If I can make a parallel, Judaism has no “party discipline”: we do not feel compelled to support the “vote” of our denominations, nor is our dissension a sine-qua-non like it happens in some political arenas. Furthermore, we have no real dogmas, which makes very difficult to define who is in, and who is out, who is normative and who is heretic. And yet, human nature gets on our way and we still have a tendency to act sectarian. The well-known Orthodox trend to deny legitimacy to everybody else (progressive rabbis, other interpretations of Torah, Jewish identity of some people) is a blatant example, but none of us is totally exempt of this sin. We are happy when the Other comes to our terrain: some are happy to see Conservative kids done talit katan, some are happy to see Reform shuls use more Hebrew, some rejoice when seeing any timid apertures toward women rights in Orthodox milieus, etc. Some get really excited when most of the incoming students at RRC on a particular year are not Reconstructionists but Renewalists.  It is like we are so convinced of our ways that we rejoice whenever the Other gets closer to what we consider the true spirit of Judaism.

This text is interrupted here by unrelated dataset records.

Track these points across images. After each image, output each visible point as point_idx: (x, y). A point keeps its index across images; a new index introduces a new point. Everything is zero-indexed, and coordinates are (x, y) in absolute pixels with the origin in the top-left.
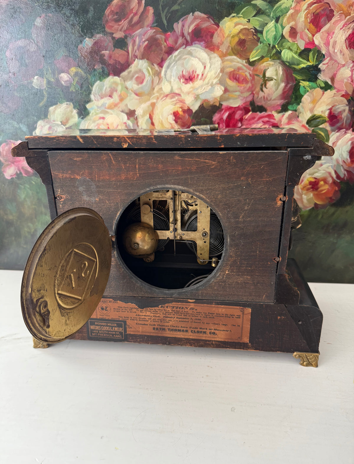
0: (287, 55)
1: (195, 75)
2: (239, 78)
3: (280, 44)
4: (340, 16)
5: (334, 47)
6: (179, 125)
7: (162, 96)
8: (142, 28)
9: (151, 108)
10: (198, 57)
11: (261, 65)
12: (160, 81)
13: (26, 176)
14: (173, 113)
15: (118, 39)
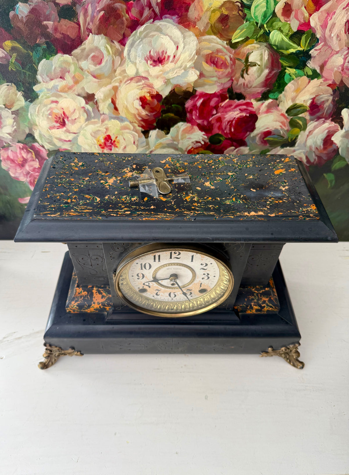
0: (276, 37)
1: (165, 56)
2: (217, 62)
3: (270, 23)
5: (331, 31)
6: (147, 110)
7: (126, 79)
9: (113, 92)
10: (170, 34)
11: (245, 48)
12: (122, 61)
14: (139, 98)
15: (63, 6)
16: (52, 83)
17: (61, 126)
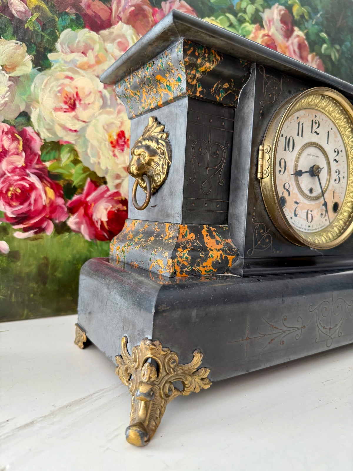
16: (71, 57)
17: (70, 109)
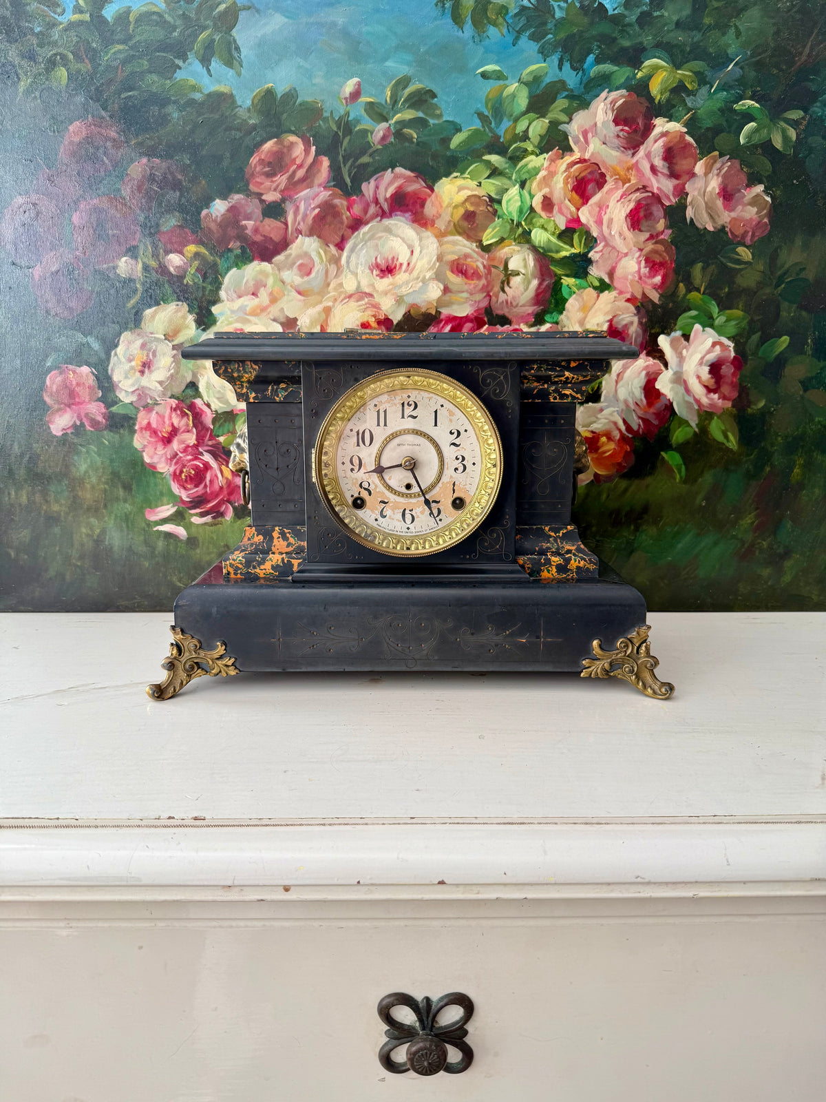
0: (540, 237)
1: (396, 264)
2: (466, 271)
3: (528, 220)
4: (616, 183)
5: (609, 227)
7: (343, 296)
8: (311, 188)
9: (324, 316)
10: (401, 235)
11: (501, 251)
12: (339, 272)
13: (91, 429)
14: (360, 324)
15: (270, 203)
16: (239, 303)
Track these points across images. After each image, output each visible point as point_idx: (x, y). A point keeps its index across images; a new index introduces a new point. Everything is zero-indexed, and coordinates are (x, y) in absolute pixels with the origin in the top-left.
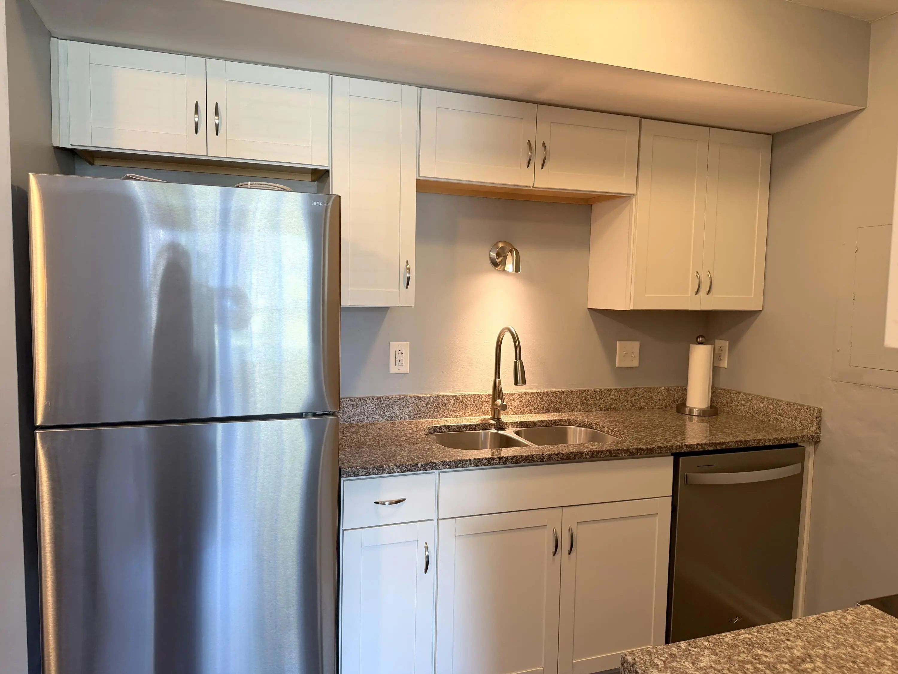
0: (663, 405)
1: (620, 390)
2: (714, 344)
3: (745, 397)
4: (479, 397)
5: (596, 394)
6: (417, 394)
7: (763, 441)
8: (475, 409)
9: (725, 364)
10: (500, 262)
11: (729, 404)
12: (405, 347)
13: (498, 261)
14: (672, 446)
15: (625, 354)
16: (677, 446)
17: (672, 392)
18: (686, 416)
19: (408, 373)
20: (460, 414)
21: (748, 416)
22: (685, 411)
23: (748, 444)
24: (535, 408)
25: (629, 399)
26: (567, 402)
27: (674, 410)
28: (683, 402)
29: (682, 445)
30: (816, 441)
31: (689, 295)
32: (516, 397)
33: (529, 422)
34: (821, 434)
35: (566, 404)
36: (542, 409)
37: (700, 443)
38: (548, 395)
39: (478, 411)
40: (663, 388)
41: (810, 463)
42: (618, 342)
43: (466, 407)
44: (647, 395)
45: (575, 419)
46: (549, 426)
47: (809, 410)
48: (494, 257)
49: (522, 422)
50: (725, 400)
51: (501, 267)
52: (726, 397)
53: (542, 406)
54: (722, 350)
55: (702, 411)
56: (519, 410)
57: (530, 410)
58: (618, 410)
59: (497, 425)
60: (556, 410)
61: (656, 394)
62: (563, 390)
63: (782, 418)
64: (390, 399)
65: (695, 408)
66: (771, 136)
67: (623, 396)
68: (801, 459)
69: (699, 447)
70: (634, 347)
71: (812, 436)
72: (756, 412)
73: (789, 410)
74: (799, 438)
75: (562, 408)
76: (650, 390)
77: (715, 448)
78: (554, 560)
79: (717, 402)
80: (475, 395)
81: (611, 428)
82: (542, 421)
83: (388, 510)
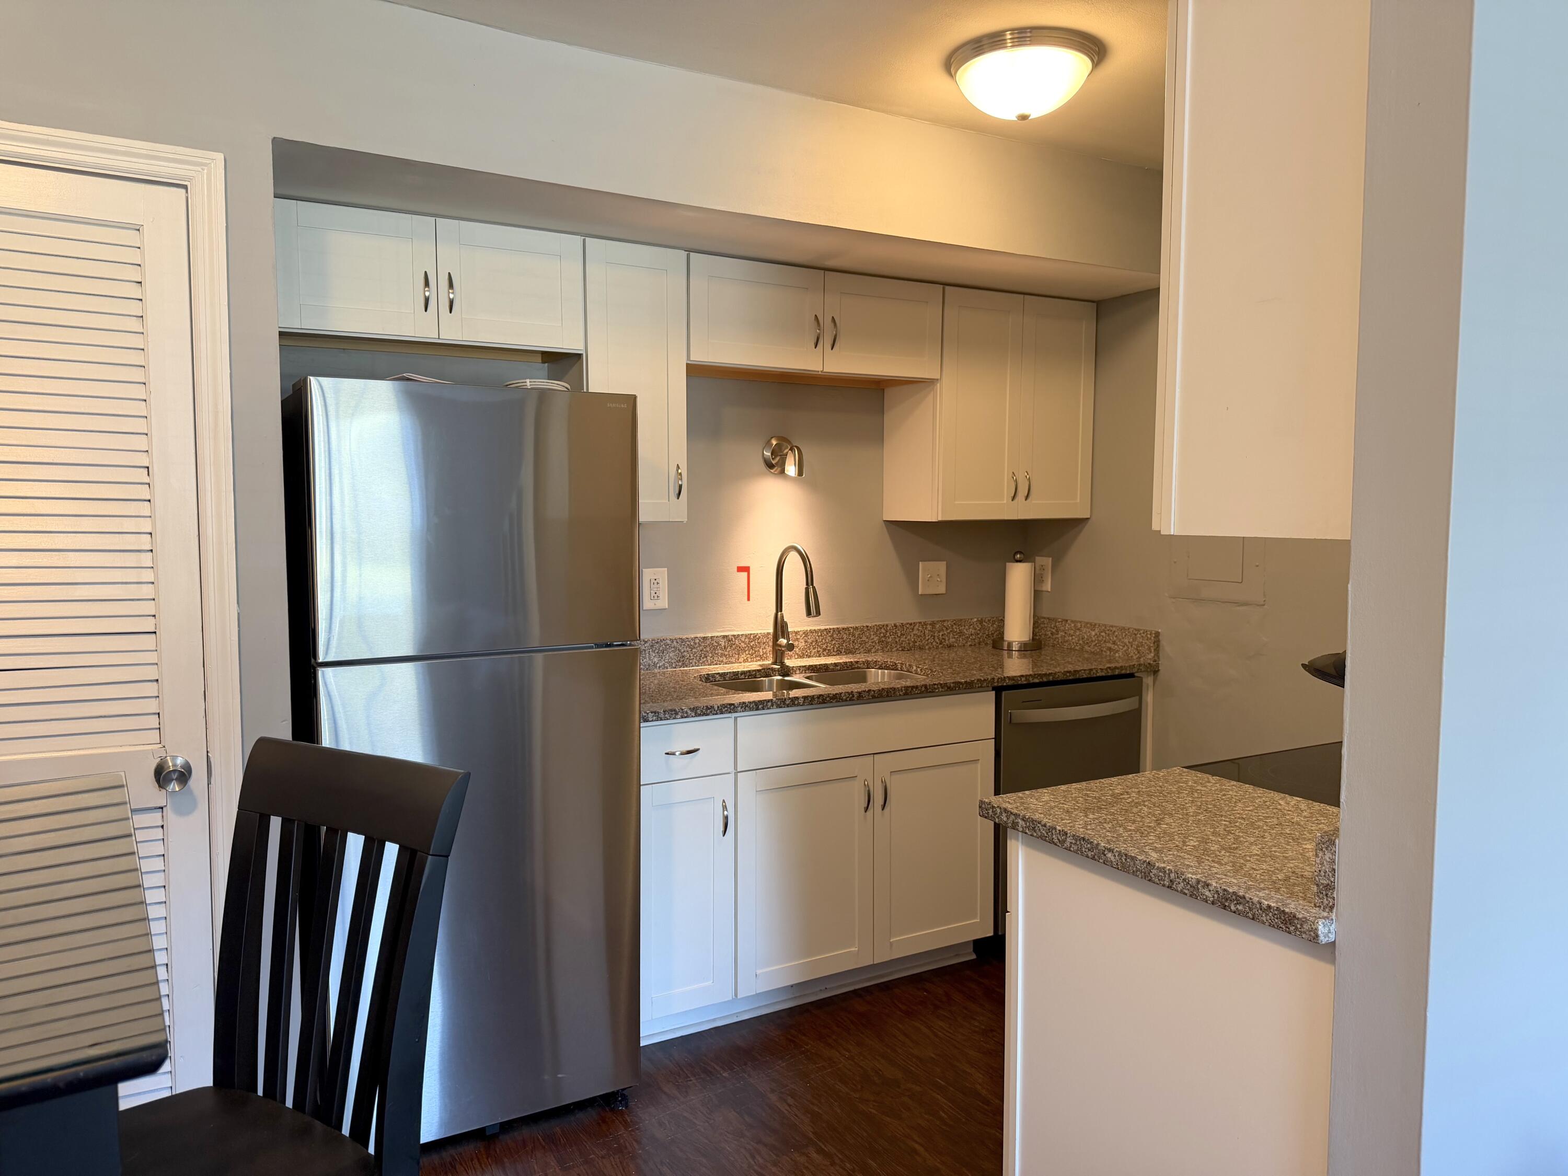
0: (976, 641)
1: (925, 624)
2: (1034, 561)
3: (1073, 625)
4: (756, 637)
5: (897, 629)
6: (677, 636)
7: (1094, 671)
8: (750, 653)
9: (1047, 586)
10: (776, 463)
11: (1054, 636)
12: (662, 574)
13: (774, 462)
14: (994, 679)
15: (930, 577)
16: (999, 678)
17: (986, 625)
18: (1004, 651)
19: (666, 609)
20: (733, 660)
21: (1077, 648)
22: (1003, 646)
23: (1078, 675)
24: (824, 650)
25: (936, 634)
26: (863, 640)
27: (990, 647)
28: (999, 636)
29: (1004, 677)
30: (1154, 670)
31: (1005, 502)
32: (801, 636)
33: (819, 665)
34: (1160, 662)
35: (861, 644)
36: (832, 651)
37: (1024, 674)
38: (839, 632)
39: (754, 656)
40: (975, 620)
41: (1149, 697)
42: (920, 563)
43: (740, 651)
44: (956, 629)
45: (875, 660)
46: (845, 670)
47: (1145, 634)
48: (768, 457)
49: (812, 666)
50: (1050, 630)
51: (777, 469)
52: (1051, 627)
53: (832, 646)
54: (1044, 569)
55: (1023, 644)
56: (808, 650)
57: (818, 651)
58: (923, 648)
59: (782, 670)
60: (849, 652)
61: (967, 627)
62: (857, 625)
63: (1116, 647)
64: (646, 642)
65: (1015, 642)
66: (1095, 305)
67: (929, 630)
68: (1138, 692)
69: (1023, 679)
70: (941, 567)
71: (1149, 664)
72: (1086, 642)
73: (1124, 636)
74: (1134, 667)
75: (857, 649)
76: (958, 622)
77: (1041, 680)
78: (865, 817)
79: (1040, 634)
80: (751, 634)
81: (920, 666)
82: (836, 664)
83: (678, 762)
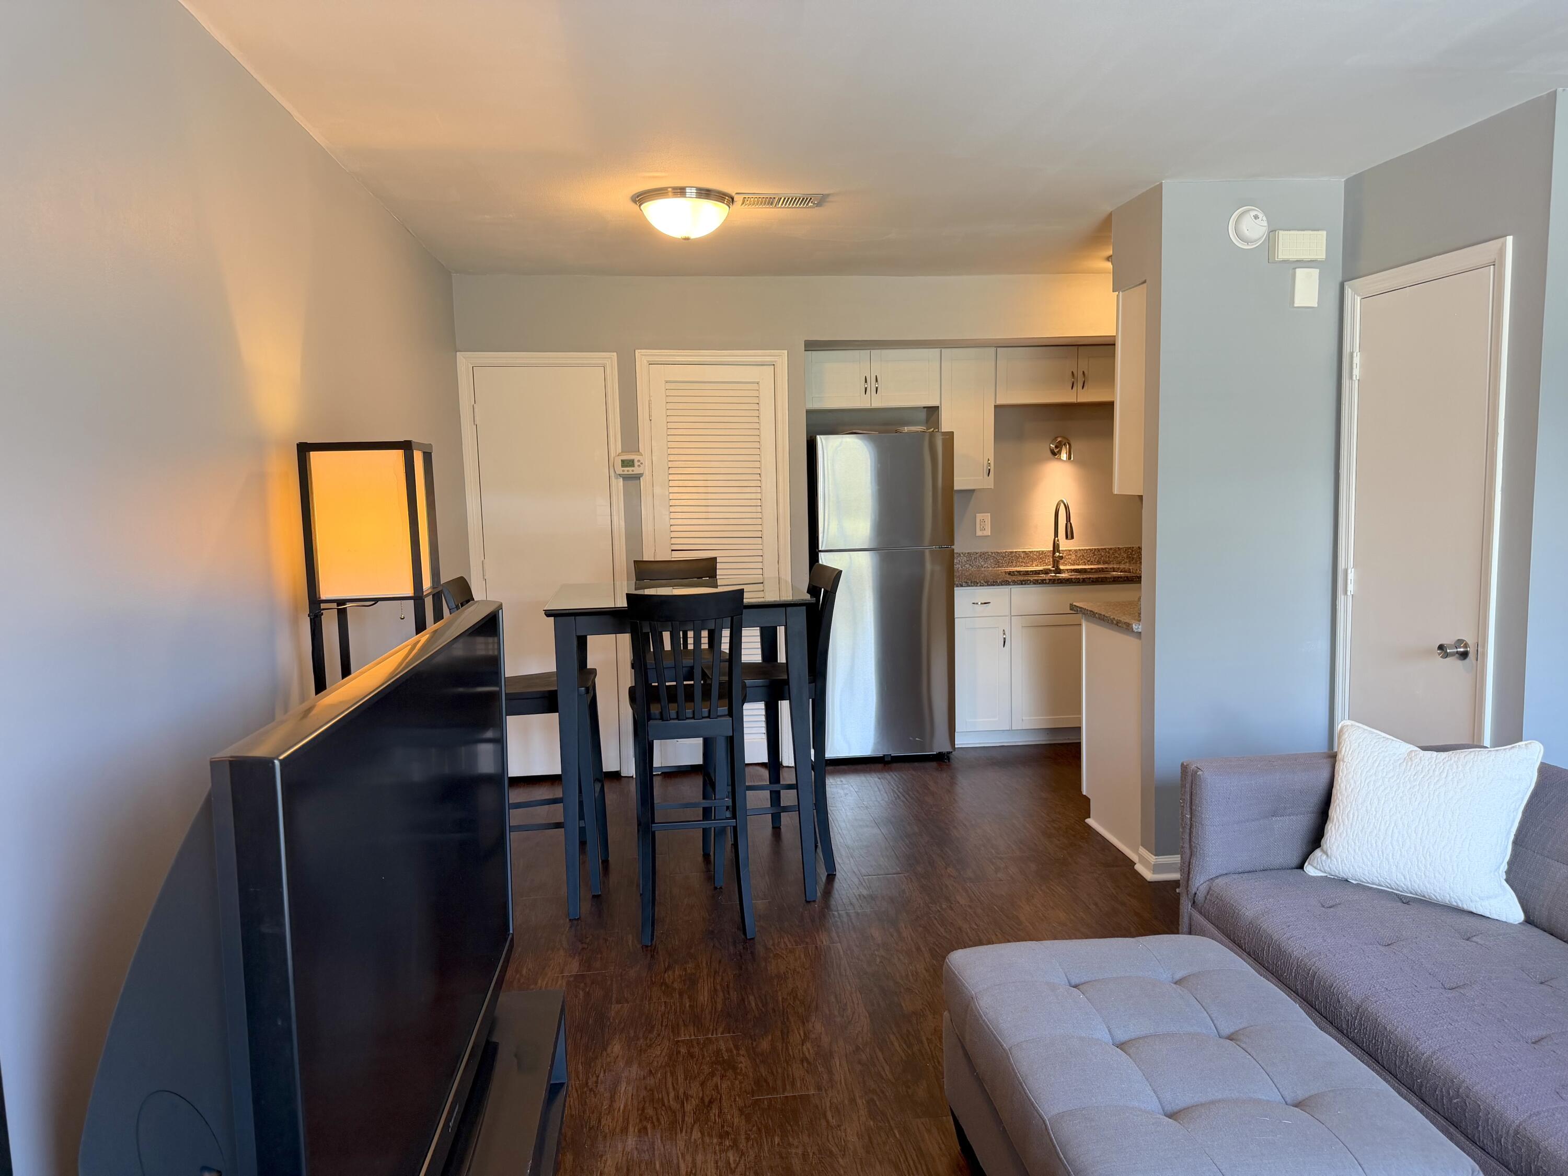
4: (1042, 552)
6: (996, 551)
8: (1039, 560)
10: (1057, 452)
12: (987, 517)
19: (989, 536)
20: (1029, 565)
24: (1088, 561)
32: (1068, 552)
33: (1081, 569)
35: (1114, 558)
36: (1091, 562)
38: (1099, 551)
39: (1041, 561)
43: (1033, 560)
46: (1097, 572)
48: (1053, 448)
49: (1077, 569)
51: (1058, 456)
53: (1094, 559)
56: (1075, 562)
57: (1084, 562)
59: (1057, 571)
62: (1112, 547)
64: (977, 554)
80: (1039, 551)
82: (1092, 569)
83: (979, 608)
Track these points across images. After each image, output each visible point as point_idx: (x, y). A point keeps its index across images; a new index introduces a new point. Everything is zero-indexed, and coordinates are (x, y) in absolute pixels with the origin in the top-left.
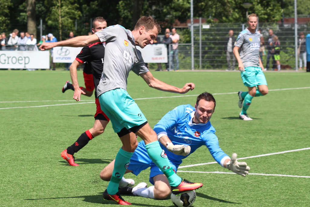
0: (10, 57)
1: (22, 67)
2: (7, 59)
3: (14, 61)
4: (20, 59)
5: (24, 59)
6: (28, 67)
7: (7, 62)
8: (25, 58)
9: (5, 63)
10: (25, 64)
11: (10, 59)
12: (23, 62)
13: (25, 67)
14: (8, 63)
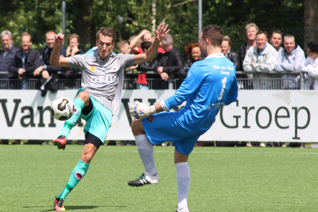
0: (253, 108)
1: (287, 136)
2: (242, 113)
3: (264, 121)
4: (283, 112)
5: (292, 113)
6: (304, 136)
7: (242, 122)
8: (296, 110)
9: (237, 126)
10: (297, 127)
11: (252, 114)
12: (290, 122)
13: (296, 137)
14: (246, 126)
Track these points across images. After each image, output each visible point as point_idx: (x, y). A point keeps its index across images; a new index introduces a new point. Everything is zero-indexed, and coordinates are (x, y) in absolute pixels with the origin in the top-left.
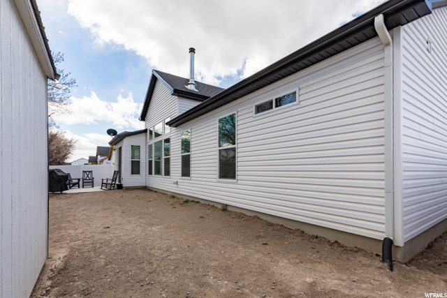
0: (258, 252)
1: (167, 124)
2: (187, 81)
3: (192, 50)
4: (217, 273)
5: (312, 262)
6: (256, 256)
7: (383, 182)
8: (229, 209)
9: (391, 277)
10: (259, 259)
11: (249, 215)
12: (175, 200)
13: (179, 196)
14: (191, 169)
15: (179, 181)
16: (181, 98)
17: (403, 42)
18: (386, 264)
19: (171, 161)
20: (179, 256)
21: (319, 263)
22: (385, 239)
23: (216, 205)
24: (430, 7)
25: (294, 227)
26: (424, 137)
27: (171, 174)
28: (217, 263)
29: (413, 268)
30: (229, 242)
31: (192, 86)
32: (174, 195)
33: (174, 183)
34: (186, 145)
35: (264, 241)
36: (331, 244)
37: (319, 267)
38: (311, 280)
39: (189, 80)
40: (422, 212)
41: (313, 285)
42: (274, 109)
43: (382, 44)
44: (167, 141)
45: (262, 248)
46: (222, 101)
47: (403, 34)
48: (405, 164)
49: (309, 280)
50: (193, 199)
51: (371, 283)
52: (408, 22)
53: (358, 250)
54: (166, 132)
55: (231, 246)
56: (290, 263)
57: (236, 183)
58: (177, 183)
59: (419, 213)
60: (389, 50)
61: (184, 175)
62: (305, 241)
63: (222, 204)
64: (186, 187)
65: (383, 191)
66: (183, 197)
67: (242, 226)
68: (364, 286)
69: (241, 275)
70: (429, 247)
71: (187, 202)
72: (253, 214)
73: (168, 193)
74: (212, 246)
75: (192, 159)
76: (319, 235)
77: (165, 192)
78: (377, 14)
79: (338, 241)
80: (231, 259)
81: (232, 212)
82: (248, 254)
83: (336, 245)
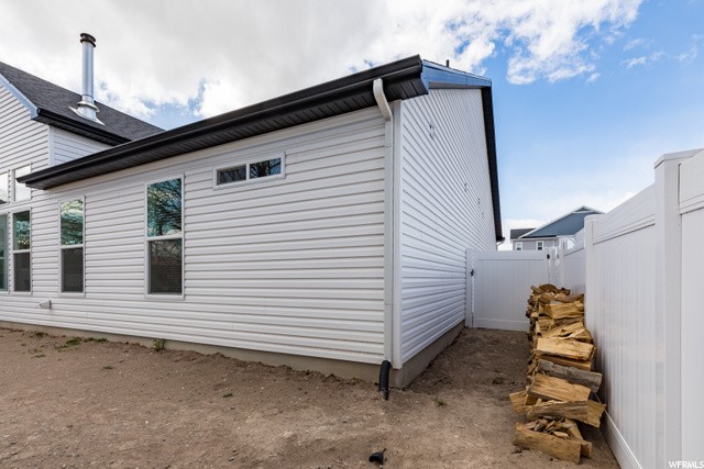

Maybe we should stop and reconsider if we aren’t all like those Sephardic folks of my anecdote, if we are not basking in our own groupthink and isolationism. Perhaps we’ll discover that our lack of critical thinking may be one of the factors that is keeping many Jews from affiliation. In my own case, I found it more and more difficult to label myself as belonging to an univocal denomination. What is more, I don’t see the purpose or the benefit of it. I was ordained by the Reconstructionist movement and feel a strong identification with some of its core ideas about Torah, the Divine, retribution, etc. And yet, I’ll never understand or accept the movements lack of definition on hot topics, its negative to the integration of cantors into their rabbinical association, its lack of vision regarding international expansion, or the (willing?) ambiguity of its “trademark” (how many of you can pinpoint the main differences between Reconstructionism, Reform and the Renewal movement?). And since there is no Reconstructionist cantorial association, I do belong the the Conservative Cantors Assembly. I feel identified, again, with some of its core postulates, but do I agree with all of their realizations?

Why so many new congregations and independent minianim choose to be post-denominational? And yet, those shuls which choose to belong are often difficult to label: Conservadox, Reconstructinewal, Reform-but-Traditional, etc. Why should a Jew living in the second decade of the third millennium wear labels created a century ago? I think that maturity is bringing us moderation, and that we are regaining the ability of thinking outside of our denominational box. Here may lay the key of our future.